INTRO
Steven asked that I isolate gDNA from a subset of lake trout (S.namaycush) liver samples (GitHub Issue).
METHODS
DNA Isolation
DNA was isolated using the Quick-DNA Miniprep Kit (ZymoResearch), according to the manufacturer’s protocol - including the recommended addition of beta-mercaptoethanol to the lysis buffer. Liver tissues had been stored @ -20oC in RNALater (Ambion). I thawed the tubes, transferred the entire liver tissue (which was very small) to a disposable mortar/pestle combo (1.5mL tube) and homogenized. DNA was eventually eluted with 50uL of Elution Buffer.
Subsequently, DNA was quantified using the 1x dsDNA Broad Range Qubit Assay (ThermoFisher). One microliter of sample was combined with 199uL of the dye/buffer mix and measured on a Qubit 3.0.
DNA was stored in a box labelled “Lake Trout Liver gDNA” in the FTR 209 -20oC freezer.
Agarose gel
Approximately 0.1uL of each sample was run an a 0.8% low-TAE agarose gel, stained with ethidium bromide. This was done just to spot check samples and I wasn’t concerned about loading exact quantities of DNA (or equal quantities) across samples. Sample volumes were mixed with 10uL of H2O and 2uL of 6x Orange DNA Loading Dye (Thermo Scientific).

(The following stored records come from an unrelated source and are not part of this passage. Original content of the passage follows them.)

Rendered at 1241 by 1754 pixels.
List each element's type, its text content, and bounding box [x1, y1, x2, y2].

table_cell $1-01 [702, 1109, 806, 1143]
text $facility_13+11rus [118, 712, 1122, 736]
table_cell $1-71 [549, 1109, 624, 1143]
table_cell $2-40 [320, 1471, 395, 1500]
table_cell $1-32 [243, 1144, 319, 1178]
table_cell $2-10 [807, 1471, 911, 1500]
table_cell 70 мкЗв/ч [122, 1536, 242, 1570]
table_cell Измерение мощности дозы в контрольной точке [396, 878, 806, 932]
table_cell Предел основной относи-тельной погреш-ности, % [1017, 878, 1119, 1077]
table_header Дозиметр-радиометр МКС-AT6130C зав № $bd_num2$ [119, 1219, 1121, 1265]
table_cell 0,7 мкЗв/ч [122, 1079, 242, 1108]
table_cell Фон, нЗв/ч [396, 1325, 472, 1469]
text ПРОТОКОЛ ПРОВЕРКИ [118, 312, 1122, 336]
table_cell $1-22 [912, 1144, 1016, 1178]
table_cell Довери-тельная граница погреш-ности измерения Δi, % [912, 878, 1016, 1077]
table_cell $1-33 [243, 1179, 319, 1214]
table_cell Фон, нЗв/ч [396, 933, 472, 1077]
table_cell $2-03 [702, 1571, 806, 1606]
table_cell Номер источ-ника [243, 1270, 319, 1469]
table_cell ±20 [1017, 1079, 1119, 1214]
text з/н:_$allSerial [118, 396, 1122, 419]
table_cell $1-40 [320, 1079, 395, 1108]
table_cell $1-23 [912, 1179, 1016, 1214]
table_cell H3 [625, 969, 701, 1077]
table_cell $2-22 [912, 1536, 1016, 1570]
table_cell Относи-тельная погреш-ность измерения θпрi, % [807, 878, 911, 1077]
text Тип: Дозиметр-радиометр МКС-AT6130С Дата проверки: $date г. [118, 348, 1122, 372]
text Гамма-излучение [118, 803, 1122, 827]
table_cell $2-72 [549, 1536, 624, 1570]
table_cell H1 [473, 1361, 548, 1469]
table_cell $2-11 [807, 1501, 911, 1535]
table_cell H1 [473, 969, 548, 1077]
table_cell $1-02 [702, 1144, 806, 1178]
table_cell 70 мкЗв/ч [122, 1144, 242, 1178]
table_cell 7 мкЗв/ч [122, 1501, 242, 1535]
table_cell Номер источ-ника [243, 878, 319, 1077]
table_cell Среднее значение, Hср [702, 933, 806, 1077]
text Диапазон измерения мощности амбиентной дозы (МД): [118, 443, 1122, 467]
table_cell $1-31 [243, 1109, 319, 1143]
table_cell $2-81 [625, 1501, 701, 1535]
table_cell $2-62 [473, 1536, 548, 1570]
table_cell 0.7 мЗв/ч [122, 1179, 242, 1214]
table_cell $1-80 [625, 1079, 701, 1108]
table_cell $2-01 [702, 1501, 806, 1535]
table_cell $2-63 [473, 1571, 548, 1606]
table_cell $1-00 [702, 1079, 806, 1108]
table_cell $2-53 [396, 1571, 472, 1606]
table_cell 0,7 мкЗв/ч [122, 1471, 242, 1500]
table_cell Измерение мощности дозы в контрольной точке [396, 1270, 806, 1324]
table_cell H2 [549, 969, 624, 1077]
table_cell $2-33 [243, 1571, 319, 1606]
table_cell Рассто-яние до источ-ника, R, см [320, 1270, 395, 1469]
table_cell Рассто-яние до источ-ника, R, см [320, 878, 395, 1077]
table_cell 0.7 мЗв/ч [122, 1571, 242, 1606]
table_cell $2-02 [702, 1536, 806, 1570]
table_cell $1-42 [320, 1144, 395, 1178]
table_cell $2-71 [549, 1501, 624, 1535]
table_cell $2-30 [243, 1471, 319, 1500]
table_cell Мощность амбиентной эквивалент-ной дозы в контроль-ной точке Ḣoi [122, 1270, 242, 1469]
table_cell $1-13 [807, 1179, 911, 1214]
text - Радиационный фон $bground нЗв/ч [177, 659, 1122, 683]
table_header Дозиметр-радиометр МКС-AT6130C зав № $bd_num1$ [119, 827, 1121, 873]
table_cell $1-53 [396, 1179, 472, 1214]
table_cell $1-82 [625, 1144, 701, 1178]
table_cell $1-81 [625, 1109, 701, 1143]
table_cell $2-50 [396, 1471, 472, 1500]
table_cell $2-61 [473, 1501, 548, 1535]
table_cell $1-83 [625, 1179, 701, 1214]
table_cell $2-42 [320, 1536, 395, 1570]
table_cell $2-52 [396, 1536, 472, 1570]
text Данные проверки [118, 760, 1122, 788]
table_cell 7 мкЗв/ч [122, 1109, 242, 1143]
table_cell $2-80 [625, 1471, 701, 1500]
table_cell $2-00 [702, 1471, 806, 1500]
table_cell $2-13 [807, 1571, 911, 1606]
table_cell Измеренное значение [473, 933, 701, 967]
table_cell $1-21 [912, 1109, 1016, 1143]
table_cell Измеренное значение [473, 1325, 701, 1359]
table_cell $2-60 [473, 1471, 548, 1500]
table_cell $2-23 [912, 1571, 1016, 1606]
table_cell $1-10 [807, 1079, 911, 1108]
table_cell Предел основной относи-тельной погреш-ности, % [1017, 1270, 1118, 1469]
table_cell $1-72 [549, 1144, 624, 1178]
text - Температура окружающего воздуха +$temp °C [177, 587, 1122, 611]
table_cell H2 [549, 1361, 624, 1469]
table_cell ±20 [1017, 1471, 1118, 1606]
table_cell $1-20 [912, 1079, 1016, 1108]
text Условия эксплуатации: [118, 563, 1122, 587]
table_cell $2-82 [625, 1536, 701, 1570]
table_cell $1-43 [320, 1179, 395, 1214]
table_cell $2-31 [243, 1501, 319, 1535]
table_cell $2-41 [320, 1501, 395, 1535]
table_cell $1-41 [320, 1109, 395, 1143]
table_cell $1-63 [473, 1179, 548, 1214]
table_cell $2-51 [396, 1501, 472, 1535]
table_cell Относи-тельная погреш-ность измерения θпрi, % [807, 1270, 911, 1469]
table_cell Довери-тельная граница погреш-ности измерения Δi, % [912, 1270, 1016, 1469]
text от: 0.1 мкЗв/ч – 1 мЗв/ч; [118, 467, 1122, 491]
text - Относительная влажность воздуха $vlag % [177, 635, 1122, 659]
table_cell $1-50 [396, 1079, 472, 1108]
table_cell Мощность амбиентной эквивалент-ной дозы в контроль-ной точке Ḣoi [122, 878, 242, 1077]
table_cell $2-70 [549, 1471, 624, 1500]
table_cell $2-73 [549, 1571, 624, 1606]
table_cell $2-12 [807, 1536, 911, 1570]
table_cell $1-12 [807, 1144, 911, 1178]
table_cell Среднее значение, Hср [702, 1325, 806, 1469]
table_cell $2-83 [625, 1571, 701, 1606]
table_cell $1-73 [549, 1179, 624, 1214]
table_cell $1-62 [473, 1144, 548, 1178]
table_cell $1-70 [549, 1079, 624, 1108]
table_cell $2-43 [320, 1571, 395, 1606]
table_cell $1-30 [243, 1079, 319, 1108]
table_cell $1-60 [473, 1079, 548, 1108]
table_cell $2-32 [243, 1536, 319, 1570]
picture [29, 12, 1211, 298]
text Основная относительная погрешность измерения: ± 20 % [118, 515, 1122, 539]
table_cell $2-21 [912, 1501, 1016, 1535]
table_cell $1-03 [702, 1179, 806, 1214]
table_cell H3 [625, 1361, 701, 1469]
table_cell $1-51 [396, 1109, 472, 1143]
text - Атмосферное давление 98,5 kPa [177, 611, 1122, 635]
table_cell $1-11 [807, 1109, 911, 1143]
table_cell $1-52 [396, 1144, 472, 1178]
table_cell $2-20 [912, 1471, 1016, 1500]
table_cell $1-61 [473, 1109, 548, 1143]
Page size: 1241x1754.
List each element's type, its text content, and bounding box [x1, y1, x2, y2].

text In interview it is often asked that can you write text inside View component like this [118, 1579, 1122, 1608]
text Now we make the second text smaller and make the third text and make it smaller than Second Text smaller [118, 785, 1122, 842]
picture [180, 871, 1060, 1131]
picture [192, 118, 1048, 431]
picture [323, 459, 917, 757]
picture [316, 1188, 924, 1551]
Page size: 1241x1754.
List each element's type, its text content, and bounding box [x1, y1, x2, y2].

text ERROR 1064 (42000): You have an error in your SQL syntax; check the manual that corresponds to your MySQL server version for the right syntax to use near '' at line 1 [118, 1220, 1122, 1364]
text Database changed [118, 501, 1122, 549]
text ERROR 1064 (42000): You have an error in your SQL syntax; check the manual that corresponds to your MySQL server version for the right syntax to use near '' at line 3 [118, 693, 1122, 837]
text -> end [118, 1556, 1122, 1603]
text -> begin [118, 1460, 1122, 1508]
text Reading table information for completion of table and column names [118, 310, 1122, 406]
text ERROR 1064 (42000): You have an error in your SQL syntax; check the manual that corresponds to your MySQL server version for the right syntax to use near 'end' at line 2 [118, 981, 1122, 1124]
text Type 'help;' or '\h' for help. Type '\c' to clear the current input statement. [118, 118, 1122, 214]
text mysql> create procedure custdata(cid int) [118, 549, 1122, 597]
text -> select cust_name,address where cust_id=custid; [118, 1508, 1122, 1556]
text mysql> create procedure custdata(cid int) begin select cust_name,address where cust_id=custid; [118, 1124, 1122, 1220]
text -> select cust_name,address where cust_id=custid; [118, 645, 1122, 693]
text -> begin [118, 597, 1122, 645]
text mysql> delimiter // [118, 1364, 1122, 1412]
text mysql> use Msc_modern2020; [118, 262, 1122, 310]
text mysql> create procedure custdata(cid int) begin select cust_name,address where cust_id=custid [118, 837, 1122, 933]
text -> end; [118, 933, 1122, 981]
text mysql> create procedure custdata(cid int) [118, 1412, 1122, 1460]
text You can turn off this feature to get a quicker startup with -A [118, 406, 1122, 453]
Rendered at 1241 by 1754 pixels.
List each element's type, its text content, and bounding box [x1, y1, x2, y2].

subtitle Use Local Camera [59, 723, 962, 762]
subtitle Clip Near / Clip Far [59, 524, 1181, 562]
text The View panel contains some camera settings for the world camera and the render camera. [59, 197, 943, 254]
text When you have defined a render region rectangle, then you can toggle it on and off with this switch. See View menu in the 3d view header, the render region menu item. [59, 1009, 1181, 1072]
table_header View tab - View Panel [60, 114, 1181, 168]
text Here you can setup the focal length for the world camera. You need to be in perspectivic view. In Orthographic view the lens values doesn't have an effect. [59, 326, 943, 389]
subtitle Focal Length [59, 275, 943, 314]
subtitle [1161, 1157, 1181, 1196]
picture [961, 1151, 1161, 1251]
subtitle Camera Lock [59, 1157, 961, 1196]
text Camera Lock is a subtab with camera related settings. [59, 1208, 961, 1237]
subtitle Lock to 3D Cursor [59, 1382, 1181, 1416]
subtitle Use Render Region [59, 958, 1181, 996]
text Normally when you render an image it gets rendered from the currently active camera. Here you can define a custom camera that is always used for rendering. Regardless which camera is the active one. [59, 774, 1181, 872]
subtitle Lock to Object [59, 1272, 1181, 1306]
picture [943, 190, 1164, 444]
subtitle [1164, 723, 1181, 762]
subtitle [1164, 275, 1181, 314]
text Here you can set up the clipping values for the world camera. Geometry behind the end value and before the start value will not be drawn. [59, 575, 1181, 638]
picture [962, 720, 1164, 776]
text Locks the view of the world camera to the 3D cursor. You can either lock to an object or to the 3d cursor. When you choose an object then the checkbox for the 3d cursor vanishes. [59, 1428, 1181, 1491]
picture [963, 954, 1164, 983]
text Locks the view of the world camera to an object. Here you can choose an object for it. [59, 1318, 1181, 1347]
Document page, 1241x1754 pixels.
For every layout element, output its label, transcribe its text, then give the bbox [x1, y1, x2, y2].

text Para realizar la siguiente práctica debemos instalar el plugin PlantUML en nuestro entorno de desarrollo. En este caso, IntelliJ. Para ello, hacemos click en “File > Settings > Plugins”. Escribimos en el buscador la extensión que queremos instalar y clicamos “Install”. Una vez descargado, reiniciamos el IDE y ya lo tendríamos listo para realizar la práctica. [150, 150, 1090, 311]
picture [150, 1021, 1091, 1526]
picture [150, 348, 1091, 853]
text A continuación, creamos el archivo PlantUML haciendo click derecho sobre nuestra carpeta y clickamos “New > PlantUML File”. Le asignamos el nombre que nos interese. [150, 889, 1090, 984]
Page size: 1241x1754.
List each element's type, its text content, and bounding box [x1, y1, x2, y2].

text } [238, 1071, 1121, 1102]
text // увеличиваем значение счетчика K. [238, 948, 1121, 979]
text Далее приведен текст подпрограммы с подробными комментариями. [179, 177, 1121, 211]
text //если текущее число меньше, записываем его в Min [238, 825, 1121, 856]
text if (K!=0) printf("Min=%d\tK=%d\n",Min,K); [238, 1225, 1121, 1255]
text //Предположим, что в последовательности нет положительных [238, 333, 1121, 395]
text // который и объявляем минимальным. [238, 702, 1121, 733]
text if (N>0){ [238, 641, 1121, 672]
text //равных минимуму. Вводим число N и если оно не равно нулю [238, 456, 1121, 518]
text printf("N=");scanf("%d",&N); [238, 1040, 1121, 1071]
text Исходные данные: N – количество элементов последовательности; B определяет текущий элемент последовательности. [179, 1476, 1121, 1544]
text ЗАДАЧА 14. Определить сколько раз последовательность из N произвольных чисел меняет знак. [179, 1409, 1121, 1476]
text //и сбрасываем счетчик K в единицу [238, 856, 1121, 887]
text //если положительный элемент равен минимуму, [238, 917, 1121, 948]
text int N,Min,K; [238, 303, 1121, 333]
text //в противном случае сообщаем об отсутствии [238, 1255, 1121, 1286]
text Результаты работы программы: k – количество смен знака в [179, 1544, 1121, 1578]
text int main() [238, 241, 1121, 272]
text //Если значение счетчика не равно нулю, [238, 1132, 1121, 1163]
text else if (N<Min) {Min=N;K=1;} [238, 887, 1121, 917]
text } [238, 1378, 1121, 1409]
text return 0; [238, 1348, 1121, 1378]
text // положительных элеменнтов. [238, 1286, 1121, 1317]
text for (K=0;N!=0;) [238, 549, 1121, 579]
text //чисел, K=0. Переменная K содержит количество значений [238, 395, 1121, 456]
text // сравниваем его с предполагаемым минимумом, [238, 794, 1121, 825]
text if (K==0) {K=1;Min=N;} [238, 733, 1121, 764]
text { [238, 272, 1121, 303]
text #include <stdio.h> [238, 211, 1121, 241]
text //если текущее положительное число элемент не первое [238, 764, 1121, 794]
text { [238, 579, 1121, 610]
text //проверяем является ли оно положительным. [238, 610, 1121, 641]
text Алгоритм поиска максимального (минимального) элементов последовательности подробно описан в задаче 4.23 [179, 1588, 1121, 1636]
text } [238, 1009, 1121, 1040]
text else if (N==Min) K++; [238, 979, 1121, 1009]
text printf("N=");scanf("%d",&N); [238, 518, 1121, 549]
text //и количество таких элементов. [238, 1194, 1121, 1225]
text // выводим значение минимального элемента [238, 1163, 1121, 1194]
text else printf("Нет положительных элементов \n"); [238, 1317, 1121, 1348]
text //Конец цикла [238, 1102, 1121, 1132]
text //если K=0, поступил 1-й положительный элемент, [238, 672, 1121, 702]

The gel was run @ 107V for ~45mins and then imaged.
O’GeneRuler DNA Ladder Mix, Ready-to-Use 100-10,00bp (Thermo Scientific) was used (5uL) for size reference:
RESULTS
Qubit data
| sample_ID | Original sample conc. (ng/uL) | yield(ng) |
|---|---|---|
| FA046 | 224 | 8960 |
| FA047 | 984 | 39360 |
| FA048 | 1180 | 47200 |
| FA049 | 584 | 23360 |
| FA050 | 185 | 7400 |
| FA051 | 990 | 39600 |
| FA055 | 770 | 30800 |
| FA056 | 792 | 31680 |
Yield calculation is based on a total sample volume of 40uL. This is likely a conservative volume estimation for each sample, so the total yield is likely a bit higher for each.
Agarose Gel
Samples were loaded in numerical order, left to right.
Samples FA47 and FA48 have the most prominent bands, but faint bands are visible in all the other lanes (you may need to squint, LOL). Low visibility of bands is most likely due to the inaccuracy involved with attempting to pipette 0.1uL using a P10 pipette… All bands are high molecular weight and don’t show any evidence of degradation (smearing).